About This Project

Alzheimer's Disease, the 6th leading cause of US deaths, is characterized by amyloid-beta(Aβ) plaques and trace metal level imbalances. How this interaction occurs on the molecular level is currently unknown. Protein HSP-16.2 is known to interact individually with Cu,Zn,and Aβ, but their combined interaction has not yet been researched. I hypothesize that HSP-16.2 is involved in the binding of Aβ to Cu and Zn and increases in the levels of one trace metal cause increases in Aβ and other metals.

Ask the Scientists

What is the context of this research?

Trace metal level imbalances are known to naturally occur in a majority of the aging population, especially in Alzheimer's Disease (AD) patients. Aβ plaques, which characterize AD, are known to bind to Cu and Zn with high affinity. Current research does not address the molecular pathways that characterize this Cu-Zn-Aβ interaction and whether an increase in one trace metal directly causes an increase in other trace metals and Aβ. This research plans to address these knowledge gaps by using C. elegans, a transparent nematode whose neural pathways have been fully established, as a model. HSP-16.2 is a protein known to interact with Cu, Zn, and Aβ individually. By examining its role in the combined Cu-Zn-Aβ interaction, a Cu-Zn-Aβ interaction pathway will potentially be suggested.

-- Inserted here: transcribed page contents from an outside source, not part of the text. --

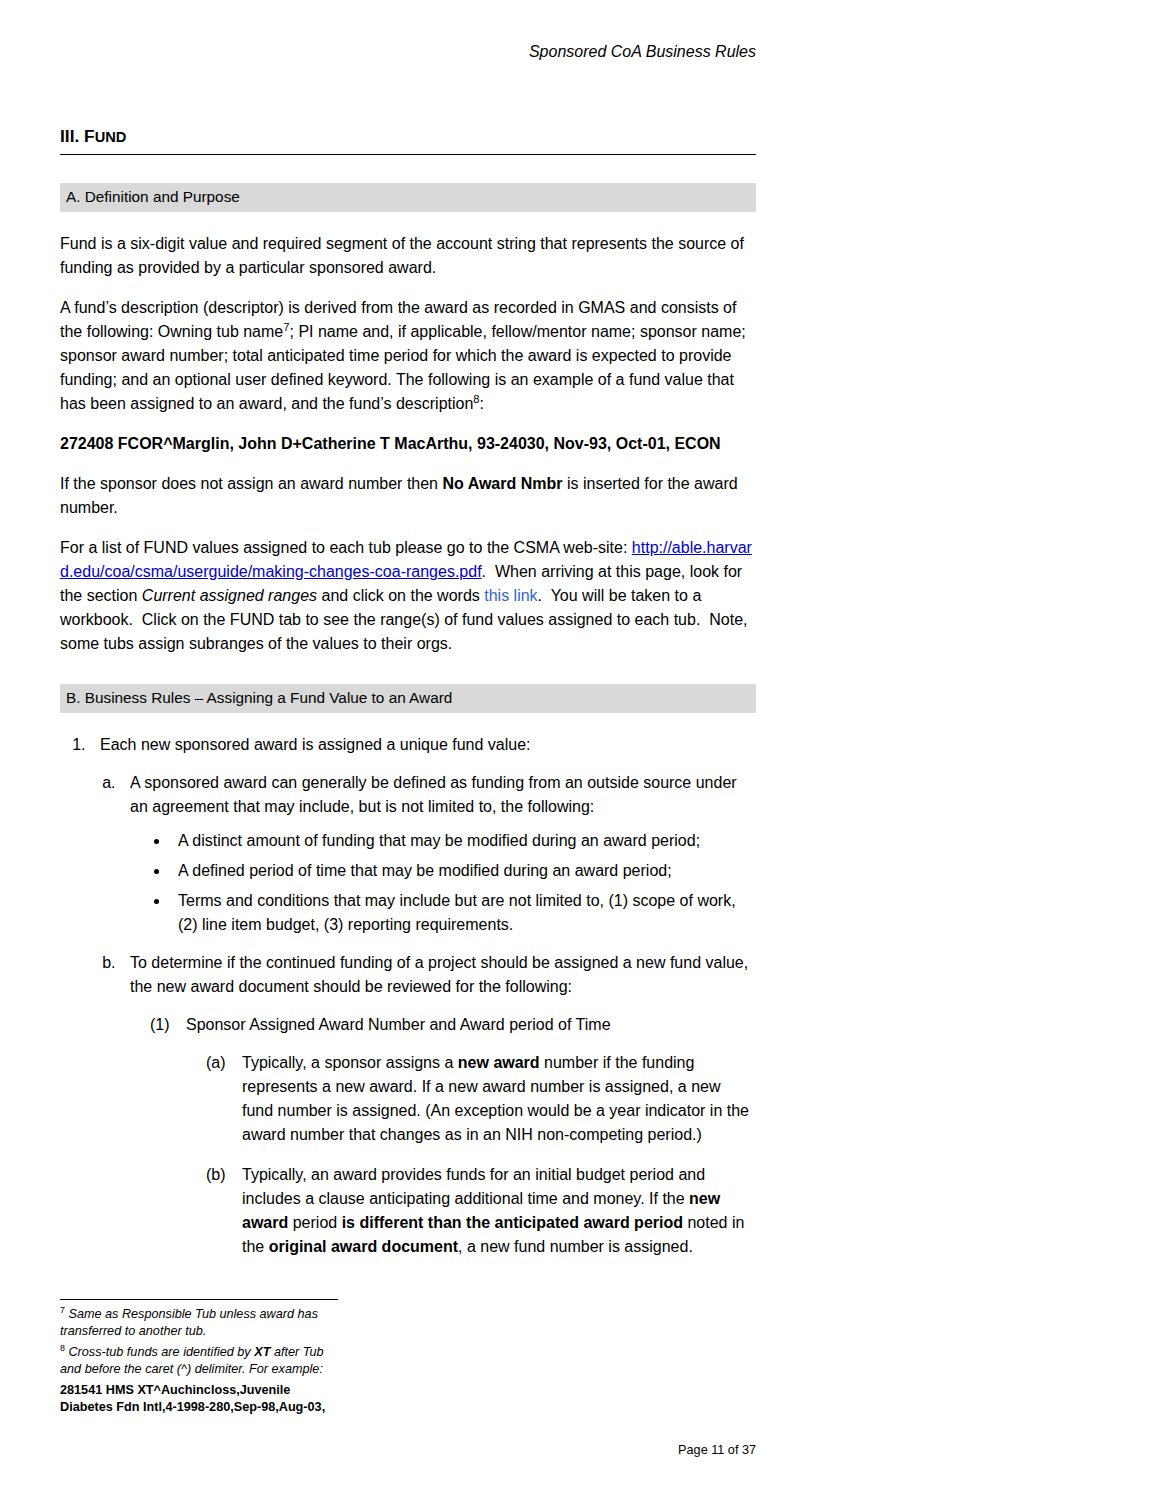Sponsored CoA Business Rules
III. FUND
A. Definition and Purpose
Fund is a six-digit value and required segment of the account string that represents the source of funding as provided by a particular sponsored award.
A fund’s description (descriptor) is derived from the award as recorded in GMAS and consists of the following: Owning tub name7; PI name and, if applicable, fellow/mentor name; sponsor name; sponsor award number; total anticipated time period for which the award is expected to provide funding; and an optional user defined keyword. The following is an example of a fund value that has been assigned to an award, and the fund’s description8:
272408 FCOR^Marglin, John D+Catherine T MacArthu, 93-24030, Nov-93, Oct-01, ECON
If the sponsor does not assign an award number then No Award Nmbr is inserted for the award number.
For a list of FUND values assigned to each tub please go to the CSMA web-site: http://able.harvard.edu/coa/csma/userguide/making-changes-coa-ranges.pdf. When arriving at this page, look for the section Current assigned ranges and click on the words this link. You will be taken to a workbook. Click on the FUND tab to see the range(s) of fund values assigned to each tub. Note, some tubs assign subranges of the values to their orgs.
B. Business Rules – Assigning a Fund Value to an Award
Each new sponsored award is assigned a unique fund value:
A sponsored award can generally be defined as funding from an outside source under an agreement that may include, but is not limited to, the following:
A distinct amount of funding that may be modified during an award period;
A defined period of time that may be modified during an award period;
Terms and conditions that may include but are not limited to, (1) scope of work, (2) line item budget, (3) reporting requirements.
To determine if the continued funding of a project should be assigned a new fund value, the new award document should be reviewed for the following:
Sponsor Assigned Award Number and Award period of Time
Typically, a sponsor assigns a new award number if the funding represents a new award. If a new award number is assigned, a new fund number is assigned. (An exception would be a year indicator in the award number that changes as in an NIH non-competing period.)
Typically, an award provides funds for an initial budget period and includes a clause anticipating additional time and money. If the new award period is different than the anticipated award period noted in the original award document, a new fund number is assigned.
7 Same as Responsible Tub unless award has transferred to another tub.
8 Cross-tub funds are identified by XT after Tub and before the caret (^) delimiter. For example:
281541 HMS XT^Auchincloss,Juvenile Diabetes Fdn Intl,4-1998-280,Sep-98,Aug-03,
Page 11 of 37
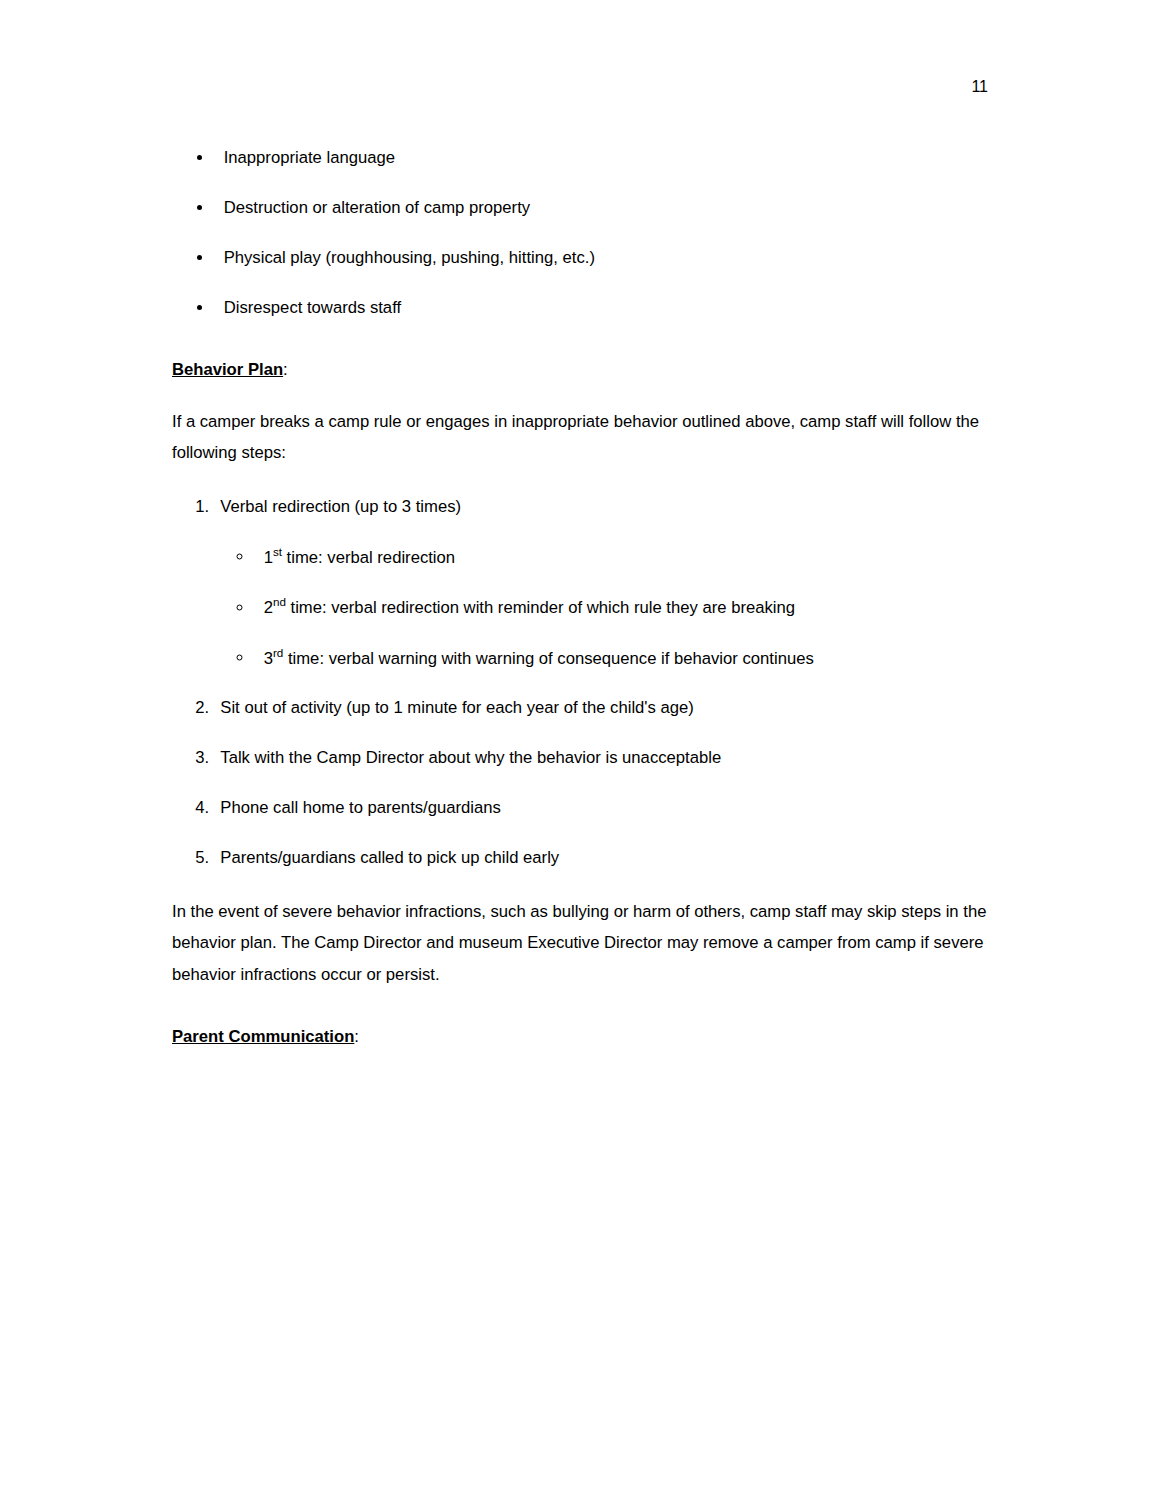11
Inappropriate language
Destruction or alteration of camp property
Physical play (roughhousing, pushing, hitting, etc.)
Disrespect towards staff
Behavior Plan
:
If a camper breaks a camp rule or engages in inappropriate behavior outlined above, camp staff will follow the following steps:
Verbal redirection (up to 3 times)
1st time: verbal redirection
2nd time: verbal redirection with reminder of which rule they are breaking
3rd time: verbal warning with warning of consequence if behavior continues
Sit out of activity (up to 1 minute for each year of the child's age)
Talk with the Camp Director about why the behavior is unacceptable
Phone call home to parents/guardians
Parents/guardians called to pick up child early
In the event of severe behavior infractions, such as bullying or harm of others, camp staff may skip steps in the behavior plan. The Camp Director and museum Executive Director may remove a camper from camp if severe behavior infractions occur or persist.
Parent Communication
:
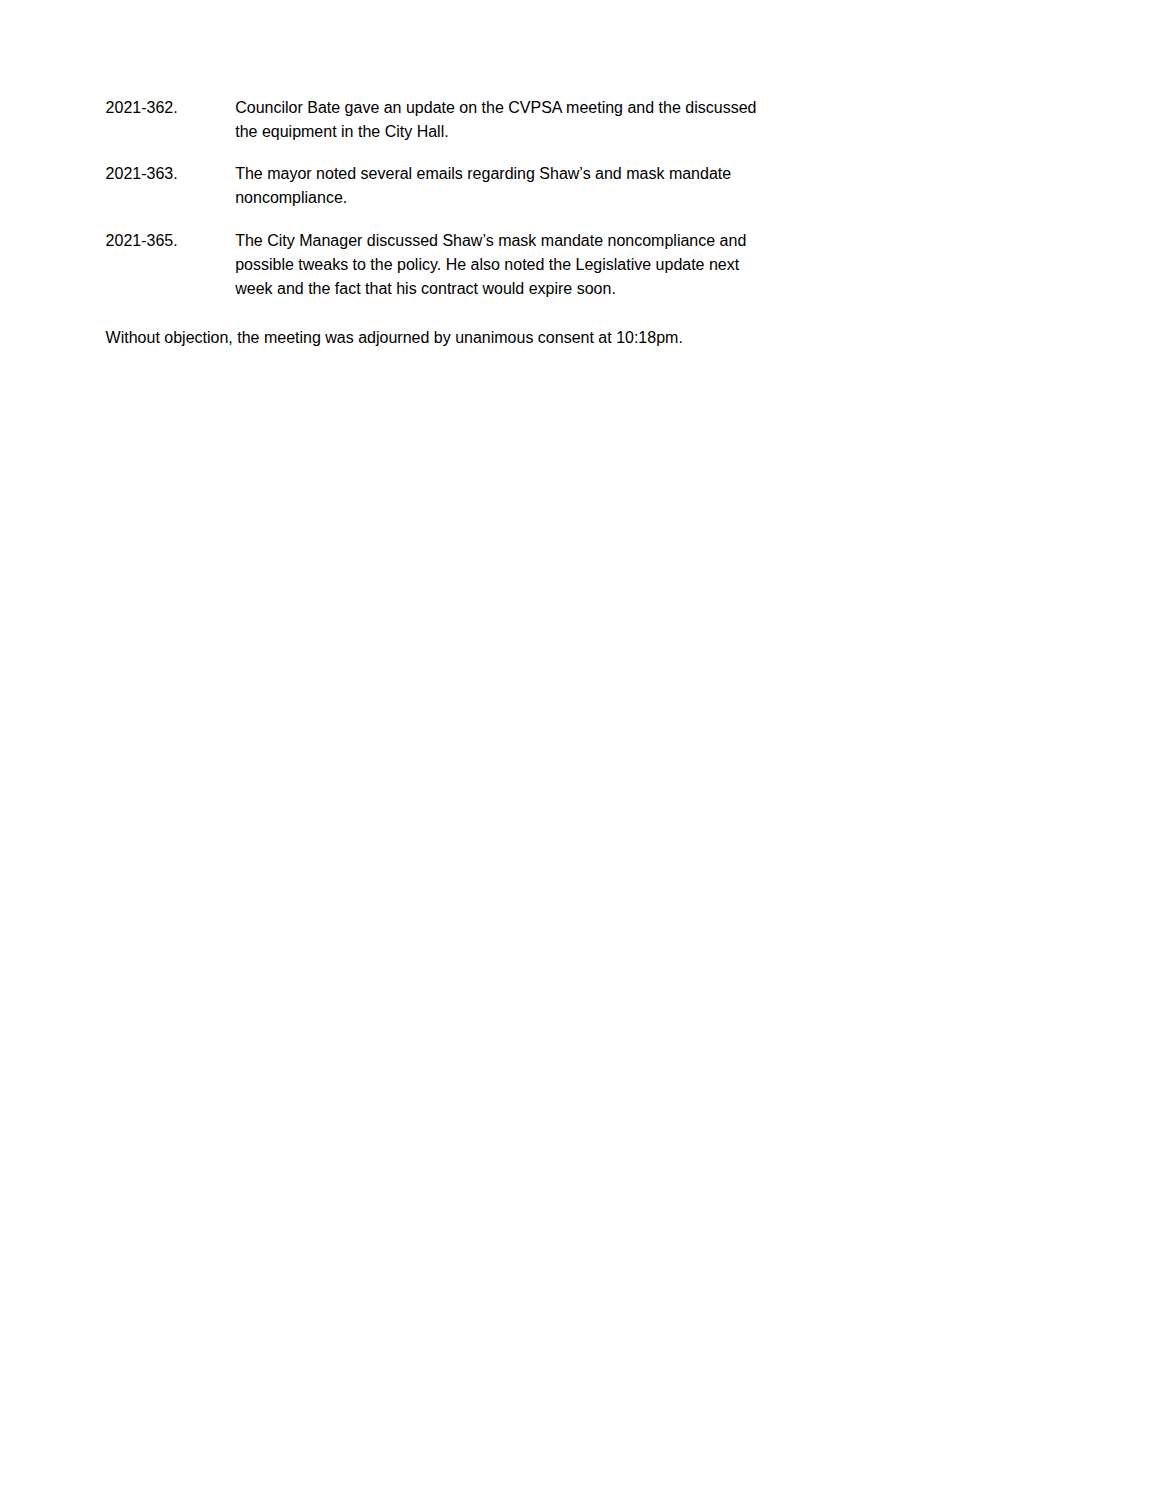2021-362.
Councilor Bate gave an update on the CVPSA meeting and the discussed the equipment in the City Hall.
2021-363.
The mayor noted several emails regarding Shaw’s and mask mandate noncompliance.
2021-365.
The City Manager discussed Shaw’s mask mandate noncompliance and possible tweaks to the policy. He also noted the Legislative update next week and the fact that his contract would expire soon.
Without objection, the meeting was adjourned by unanimous consent at 10:18pm.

What is the significance of this project?

Alzheimer’s Disease is the 6th leading cause of US death, with 1 in 10 people age 65 or older having AD! Since there is currently no cure, better understanding AD pathogenesis is crucial as the size of the elderly population continues to grow. Most publications that explore the relationship between trace metals and Aβ have found that increases in Cu and Zn individually cause increases in Aβ. There are, however, some contradictory reports. The molecular mechanisms driving this causal relationship are not well understood. Finally, whether an increase in one trace metal is the cause of increases in other trace metals in addition to Aβ has not been well explored. Better understanding how Cu, Zn, and Aβ interact will help develop a cure that targets the correct molecular pathways.

What are the goals of the project?

The research goal is to test the relationship of Cu and Zn on Aβ and how they interact.

Phase 1: C. elegans, a model for Alzheimer's Disease, will be supplemented with trace metals Cu and Zn individually to demonstrate whether an increase in one trace metal causes an increase in other trace metals and Aβ aggregation development. Aβ will be measured using Congo Red dye and Cu and Zn will be measured using assays.

Phase 2: The expression level of protein HSP-16.2, which is known to individually interact with Cu, Zn, and Aβ, will be measured over the lifespan of an amyloid-beta producing C. elegans strain that mimics AD progression to suggest potential molecular interaction pathways through which Cu, Zn, and Aβ interact. HSP-16.2 expression will be measured via fluorescent illumination.